Nuclear Information and Resource Service (NIRS) Executive Director Tim Judson moderated a discussion featuring Dr. Mark Jacobson of Stanford University, Dr. Arjun Makhijani of Institute for Energy and Environmental Research (IEER), and Dr. M.V. Ramana of Princeton University (a Beyond Nuclear Board of Advisors member), regarding the role of renewable sources of energy in light of the COP21 (21st Council of Parties) climate agreement emerging from Paris, France in December. In short, "wind, water, and sun" are dramatically outcompeting a significantly declining nuclear power industry as the low carbon solutions to the climate crisis. NIRS has made an audio recording of the discussion available.


"NV Energy, PUC price solar energy beyond residents’ reach"

Solar power is under attack in sun-soaked Nevada.

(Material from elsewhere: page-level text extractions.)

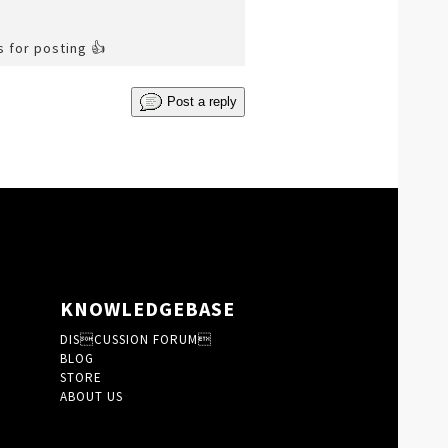
s for posting 👍
Post a reply
KNOWLEDGEBASE
DISCUSSION FORUM
BLOG
STORE
ABOUT US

Judy Treichel, executive director of the Nevada Nuclear Waste Task Force, has an op-ed featured in the appropriately named Las Vegas Sun, which begins:

During the 30 years I have fought efforts to bring the nation’s highly radioactive waste to Nevada’s Yucca Mountain, nuclear power supporters would ask, “So how do you think the lights will stay on without nuclear power?” My answer was, “In Nevada we have enough sunlight and solar power potential to keep our lights on and share some with you!”

So when the price of solar panels for residential installations dropped significantly, we tapped $8,500 from our retirement savings — after taking into account an NV Energy rebate and federal tax credit — and become a solar household. We were solar-powered all of last year, and our annual savings showed our system would pay for itself within 14 years. Moreover, it was right for the environment.

But with what’s happened in recent weeks, we feel financially ambushed. We’ve penciled out the recent increase for residential solar customers that NV Energy proposed and the Nevada Public Utility Commission approved and allowed to begin this month. Bottom line: Our system will never pay for itself. In fact, because rooftop solar is a different NV Energy rate class, an ordinary, modest-sized home in Southern Nevada will have larger power bills with rooftop solar than without, even though we will not tax the power grid and will generate renewable power for other NV Energy customers. This outrageous outcome overturns years of policy advances in Nevada to expand the use of renewable resources.

(Read the entire op-ed here.)

Judy, along with Nevada Nuclear Waste Task Force's Steve Frishman, told their sad and shocking solar sabotage story on Harvey Wasserman's Solartopia radio show.


National Geographic: Germany’s energy transition as a model for the world

The October 2015 issue of National Geographic Magazine with the cover photo of Earth and “Cool It” features an informative article by Robert Kunzig entitled “Germany Could be a Model on How We Get Energy in the Future.” Kunzig provides the straight story on the evolution of Germany’s pioneering path to “energiewende” which translates to an energy transition from centralized power from coal and nuclear to distributed energy with renewable solar and wind power.  

The story is part of a National Geographic series on climate change and the latest installment under “Fix It.”  In line with Beyond Nuclear’s agenda, the story marks to birthplace of the “energiewende” in Whyl, Germany and the coalition of southwestern German farmers and nearby Freiburg university students who by direct action occupied and halted the construction of the Whyl nuclear power plant.  The coalition grew with antinuclear power movement merging with the citizens movement to oppose nuclear weapons in Germany and then even larger with the renewable energy movement.  What has evolved is a German energy revolution from the growth of grass roots individual investments in wind and solar power to larger citizen associations and cooperatives that now combine to make up fully half of the current national investment in renewable energy.  The struggle to democratize energy and ownership has arrived a country’s conventional centralized power utilities with coal and nuclear look to slow down the transition to renewables.